Monday, Jul. 19, 1937
St. John's Revival
President Robert Maynard Hutchins of big University of Chicago last week became a member of the Board of Visitors & Governors of little St. John's College in Annapolis, Md. That unconventional gesture was President Hutchins' way of showing that he is a good loser. For St. John's had just reached to take from under his nose, in the persons of President-elect Stringfellow Barr and Dean-elect Scott Buchanan, two educators whom Chicago drafted last year from the University of Virginia to help Educator Hutchins with his projected revival of the traditional liberal arts college course. Now Educator Hutchins was willing to help Educators Barr and Buchanan with their projected revival of a 241-year-old liberal arts college whose fortunes had fallen to a singularly low ebb.
Wrote St. John's new Board Member Hutchins to Board Chairman Amos F. Hutchins (no kin): "I am convinced that the plans they have in mind will make St. John's an important centre of liberal education in the U. S." No such centre today, St. John's is a small (enrollment: 250), State-subsidized school struggling unimpressively in the shadow of the Naval Academy. Its long educational decline was climaxed under the presidency of one-time (1930-33) U. S. Prohibition Administrator Amos Walter Wright Woodcock, who resigned two months ago after a squabble with the Board of Governors. Under the reign of President Woodcock, St. John's was removed from the accredited list of the Middle States Association of Colleges for graduating in 1935 a student who had failed to pass his final examinations. Writing this year in the Baltimore Sun on the history of the University of Maryland, of which St. John's was a part from 1907 to 1920, tart Tax payer Henry Louis Mencken thought the most impressive fact about St. John's was that it "receives $67,000 a year from the State, and every student on its roll costs the taxpayer $249."

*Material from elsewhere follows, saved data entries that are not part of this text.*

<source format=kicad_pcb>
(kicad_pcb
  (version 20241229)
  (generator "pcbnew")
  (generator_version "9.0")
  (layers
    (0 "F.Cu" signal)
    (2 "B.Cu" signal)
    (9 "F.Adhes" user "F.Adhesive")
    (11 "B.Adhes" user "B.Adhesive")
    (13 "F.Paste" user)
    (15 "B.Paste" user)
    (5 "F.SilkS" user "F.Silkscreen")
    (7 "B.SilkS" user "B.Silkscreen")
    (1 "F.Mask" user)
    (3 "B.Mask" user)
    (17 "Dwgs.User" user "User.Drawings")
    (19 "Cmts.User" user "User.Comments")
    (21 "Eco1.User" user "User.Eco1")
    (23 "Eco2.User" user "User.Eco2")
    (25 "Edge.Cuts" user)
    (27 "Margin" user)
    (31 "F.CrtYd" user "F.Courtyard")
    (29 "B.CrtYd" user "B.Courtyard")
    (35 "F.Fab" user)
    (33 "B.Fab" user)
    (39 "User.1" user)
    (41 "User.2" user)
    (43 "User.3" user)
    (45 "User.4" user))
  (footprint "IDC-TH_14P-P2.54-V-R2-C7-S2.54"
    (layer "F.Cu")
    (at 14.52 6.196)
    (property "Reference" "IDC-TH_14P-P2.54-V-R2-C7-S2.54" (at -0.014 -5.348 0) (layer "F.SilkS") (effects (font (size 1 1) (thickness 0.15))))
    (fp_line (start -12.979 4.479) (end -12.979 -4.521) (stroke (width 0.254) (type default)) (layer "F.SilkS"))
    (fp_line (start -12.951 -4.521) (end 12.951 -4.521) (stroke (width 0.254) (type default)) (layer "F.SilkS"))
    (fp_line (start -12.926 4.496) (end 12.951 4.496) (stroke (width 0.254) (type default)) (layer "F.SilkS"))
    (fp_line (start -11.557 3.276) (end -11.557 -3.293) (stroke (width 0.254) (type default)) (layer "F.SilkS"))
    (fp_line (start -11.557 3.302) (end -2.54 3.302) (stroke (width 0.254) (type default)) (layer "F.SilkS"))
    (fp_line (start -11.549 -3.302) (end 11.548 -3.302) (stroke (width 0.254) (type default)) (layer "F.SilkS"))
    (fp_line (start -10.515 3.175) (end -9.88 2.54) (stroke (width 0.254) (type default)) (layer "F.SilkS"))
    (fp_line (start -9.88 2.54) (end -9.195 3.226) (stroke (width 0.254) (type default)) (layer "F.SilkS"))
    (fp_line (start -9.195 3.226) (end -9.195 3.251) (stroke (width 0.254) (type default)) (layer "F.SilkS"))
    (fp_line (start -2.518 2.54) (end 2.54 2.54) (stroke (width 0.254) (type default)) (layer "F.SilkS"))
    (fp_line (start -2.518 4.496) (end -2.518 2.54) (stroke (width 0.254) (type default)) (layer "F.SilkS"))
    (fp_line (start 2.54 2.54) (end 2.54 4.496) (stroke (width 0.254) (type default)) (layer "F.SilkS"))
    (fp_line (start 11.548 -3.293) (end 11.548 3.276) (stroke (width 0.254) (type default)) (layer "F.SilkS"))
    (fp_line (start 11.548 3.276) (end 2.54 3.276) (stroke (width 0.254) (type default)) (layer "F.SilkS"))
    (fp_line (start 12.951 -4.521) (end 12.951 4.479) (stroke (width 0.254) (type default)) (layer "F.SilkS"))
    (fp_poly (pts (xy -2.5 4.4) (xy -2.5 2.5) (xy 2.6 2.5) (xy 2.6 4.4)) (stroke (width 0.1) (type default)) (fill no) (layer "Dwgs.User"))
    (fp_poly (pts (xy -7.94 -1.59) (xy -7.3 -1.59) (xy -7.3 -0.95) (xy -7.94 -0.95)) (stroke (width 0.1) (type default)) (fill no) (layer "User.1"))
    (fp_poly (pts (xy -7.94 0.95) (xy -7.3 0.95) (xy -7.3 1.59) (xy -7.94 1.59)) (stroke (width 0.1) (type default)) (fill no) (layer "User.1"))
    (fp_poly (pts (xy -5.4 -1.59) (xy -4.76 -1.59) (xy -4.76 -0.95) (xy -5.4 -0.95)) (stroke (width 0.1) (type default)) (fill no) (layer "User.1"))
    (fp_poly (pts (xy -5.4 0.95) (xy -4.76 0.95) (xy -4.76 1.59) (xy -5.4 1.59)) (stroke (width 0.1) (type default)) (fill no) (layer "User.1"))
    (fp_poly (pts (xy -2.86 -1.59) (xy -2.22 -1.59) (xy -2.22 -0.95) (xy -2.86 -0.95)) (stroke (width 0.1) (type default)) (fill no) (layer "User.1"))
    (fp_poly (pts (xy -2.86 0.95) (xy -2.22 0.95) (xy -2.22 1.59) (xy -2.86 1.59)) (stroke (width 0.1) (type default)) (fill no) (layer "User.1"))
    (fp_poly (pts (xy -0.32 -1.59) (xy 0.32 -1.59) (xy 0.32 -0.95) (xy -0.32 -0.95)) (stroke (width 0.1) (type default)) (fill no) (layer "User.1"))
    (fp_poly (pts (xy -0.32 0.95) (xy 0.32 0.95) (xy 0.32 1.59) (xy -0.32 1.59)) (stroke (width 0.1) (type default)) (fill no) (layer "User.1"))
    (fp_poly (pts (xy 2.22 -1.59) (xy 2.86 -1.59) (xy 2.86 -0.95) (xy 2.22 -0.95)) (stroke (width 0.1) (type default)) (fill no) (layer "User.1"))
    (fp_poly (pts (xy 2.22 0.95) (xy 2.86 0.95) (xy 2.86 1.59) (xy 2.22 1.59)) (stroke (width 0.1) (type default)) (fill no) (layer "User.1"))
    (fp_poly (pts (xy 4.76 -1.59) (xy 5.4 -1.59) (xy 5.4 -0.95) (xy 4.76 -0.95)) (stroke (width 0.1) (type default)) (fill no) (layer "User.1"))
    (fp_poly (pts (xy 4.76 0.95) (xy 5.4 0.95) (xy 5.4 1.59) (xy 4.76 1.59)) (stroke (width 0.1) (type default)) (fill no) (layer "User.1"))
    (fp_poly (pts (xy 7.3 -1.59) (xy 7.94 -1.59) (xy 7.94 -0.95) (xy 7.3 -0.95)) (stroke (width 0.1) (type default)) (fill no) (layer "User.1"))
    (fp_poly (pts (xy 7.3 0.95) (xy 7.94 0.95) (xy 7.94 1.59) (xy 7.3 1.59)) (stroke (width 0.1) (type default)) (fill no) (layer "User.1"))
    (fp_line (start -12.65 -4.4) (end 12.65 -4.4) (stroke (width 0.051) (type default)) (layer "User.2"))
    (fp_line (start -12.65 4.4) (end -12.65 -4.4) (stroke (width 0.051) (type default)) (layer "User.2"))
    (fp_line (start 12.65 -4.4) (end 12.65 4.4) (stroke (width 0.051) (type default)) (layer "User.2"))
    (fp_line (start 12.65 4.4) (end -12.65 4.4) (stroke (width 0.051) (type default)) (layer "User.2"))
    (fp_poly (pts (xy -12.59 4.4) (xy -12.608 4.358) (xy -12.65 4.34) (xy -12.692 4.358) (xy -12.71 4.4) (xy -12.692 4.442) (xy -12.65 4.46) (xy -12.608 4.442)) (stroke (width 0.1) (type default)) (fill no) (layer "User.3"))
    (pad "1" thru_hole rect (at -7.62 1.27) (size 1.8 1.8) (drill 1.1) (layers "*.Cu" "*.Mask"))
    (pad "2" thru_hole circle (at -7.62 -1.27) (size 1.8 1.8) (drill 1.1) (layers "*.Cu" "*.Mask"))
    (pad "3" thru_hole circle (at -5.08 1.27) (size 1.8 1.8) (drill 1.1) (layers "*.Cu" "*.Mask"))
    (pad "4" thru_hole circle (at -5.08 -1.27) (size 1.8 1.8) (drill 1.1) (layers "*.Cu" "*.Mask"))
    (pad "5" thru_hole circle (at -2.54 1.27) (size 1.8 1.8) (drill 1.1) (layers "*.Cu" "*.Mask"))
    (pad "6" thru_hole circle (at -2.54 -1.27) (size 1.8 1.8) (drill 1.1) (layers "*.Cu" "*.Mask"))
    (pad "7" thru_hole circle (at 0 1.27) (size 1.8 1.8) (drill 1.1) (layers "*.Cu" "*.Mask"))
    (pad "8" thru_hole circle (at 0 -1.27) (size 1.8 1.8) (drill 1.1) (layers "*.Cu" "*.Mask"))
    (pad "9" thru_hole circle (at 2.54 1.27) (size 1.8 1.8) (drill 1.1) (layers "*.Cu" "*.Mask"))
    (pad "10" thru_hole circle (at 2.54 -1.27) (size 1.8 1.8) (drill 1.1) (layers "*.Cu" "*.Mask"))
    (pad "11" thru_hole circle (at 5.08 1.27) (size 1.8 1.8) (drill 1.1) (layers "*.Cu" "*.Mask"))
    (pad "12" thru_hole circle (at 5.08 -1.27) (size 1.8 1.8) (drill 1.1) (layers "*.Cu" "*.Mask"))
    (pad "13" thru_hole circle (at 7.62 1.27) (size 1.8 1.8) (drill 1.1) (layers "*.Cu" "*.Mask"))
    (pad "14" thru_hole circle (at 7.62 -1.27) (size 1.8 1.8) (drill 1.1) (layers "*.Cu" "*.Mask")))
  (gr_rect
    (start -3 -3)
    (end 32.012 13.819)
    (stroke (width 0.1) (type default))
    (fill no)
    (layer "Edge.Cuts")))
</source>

To Stringfellow Barr. a stocky, redheaded, well-dressed intellectual who was long one of the University of Virginia's most popular lecturers but is best known as editor of the Virginia Quarterly, St. John's should prove a stimulating challenge. By last week President-elect Barr had rounded up four bright young faculty-men from Chicago and one from Oxford, where he once studied as a Rhodes Scholar. The Barr-Hutchins liberal arts ideal Educator Hutchins described before sailing for a European vacation last week: "St. John's is an excellent place to try out the idea of educating people to live instead of to earn a living. There will be emphasis on the classics -- not on the languages, but on great books. We want to get away from present liberal arts courses, which are dreary because they are just a mass of history and social science and badly taught language and literature. . . .
"All schools are under terrific pressure from the community to create uniform systems. The trouble with most of them is that they are overwhelmed by the professional and vocational interests of their students . . . and we don't get either good practitioners or well-educated people. The professors, feeling their jobs are undignified, are more interested in research work of their own."